# guess your all bored of these lol



## DoIEvenLift (Feb 10, 2011)

right well just posting this for some direct help n advice as im new to this

my training plan is here http://www.uk-muscle.co.uk/getting-started/158414-just-started-training-programme.html

im age 19, about 5" 10ish ,started training about a month or two ago put on 2kg ish i think, @ 69k now

really low bf, never put on weight no matter what **** foods i eat lol, quite a active job? lots of walking, lifting,carrying, manual labour etc

with my job, should i be doing cardio aswell in my training even tho im trying to put on weight? atm i dont n guessin i shouldnt for a while?
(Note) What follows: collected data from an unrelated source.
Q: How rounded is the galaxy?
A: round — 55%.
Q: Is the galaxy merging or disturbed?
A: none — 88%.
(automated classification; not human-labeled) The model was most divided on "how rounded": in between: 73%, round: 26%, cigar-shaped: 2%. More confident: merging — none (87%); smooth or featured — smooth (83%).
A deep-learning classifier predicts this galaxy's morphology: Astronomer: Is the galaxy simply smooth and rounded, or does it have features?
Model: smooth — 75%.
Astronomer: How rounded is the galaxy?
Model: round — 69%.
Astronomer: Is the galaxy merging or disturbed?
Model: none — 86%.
might just be ive never really eaten much for me to be able to put on weight,

for example used to eat

breakfast - 2xtoast ,2xturkey/or tuna sandwhich, drink

lunch - 3/4x turkey or tuna sandwhich, crisps,joghurt,drink,other crap

tea- chicken/fish/veg/ or pizza & chips etc

then throughout evening pick at crap

my diet atm, is

red = new ideas/additions

7.15am

1 or 2 toast with peanut butter

*9.00am*

2x wheatabix with milk

2x toast with butter and peanut butter/maybe swap for 50g/100g oats

drink change to milk

*12/1*

*
*4x sandwhiches -either 1can of tuna (30ish g pro/ c/f)with sweetcorn and mayo, or turkey and salad

1x yoghurt (6g p/30g c/8g f)

1x crisps

100g oats (8.5g p/70.7g c/7.9g f) with 250-300ml milk

drink change to milk

*3/4pm*

*
*2x toast with butter n peanut butter

drink

*6pm*

2xchicken breasts/or fish

jacket potatoe /pasta

veg

300ml milk (9.6g P/14.1g C)

1 or 2fried egg on toast

*work outs around 7pm*

*
*

*post work out*

25g impact whey (20.5g p/1.5g c/1.7g f)+ 100ml milk(3.2, 4.7 50g whey +200ml milk on training days

100g oats + 200ml milk (14.9g P/80.1g C/7.9g F)
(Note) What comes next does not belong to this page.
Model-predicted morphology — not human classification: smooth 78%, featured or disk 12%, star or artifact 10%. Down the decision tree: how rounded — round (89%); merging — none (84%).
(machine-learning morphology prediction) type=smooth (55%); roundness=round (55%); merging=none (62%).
1 table spoon peanut butter added to shake, will have to try it first lol

*9pm onwards*

handful of nuts

2x wheetabix with milk

300ml milk (9.6g P/14.1g C)

pasta salad (could i just boil up loads of pasta and put in tubs to last me 7days meals for example, add lettuce,mayo,tuna,sweetcorn.. not sure what else or what to change??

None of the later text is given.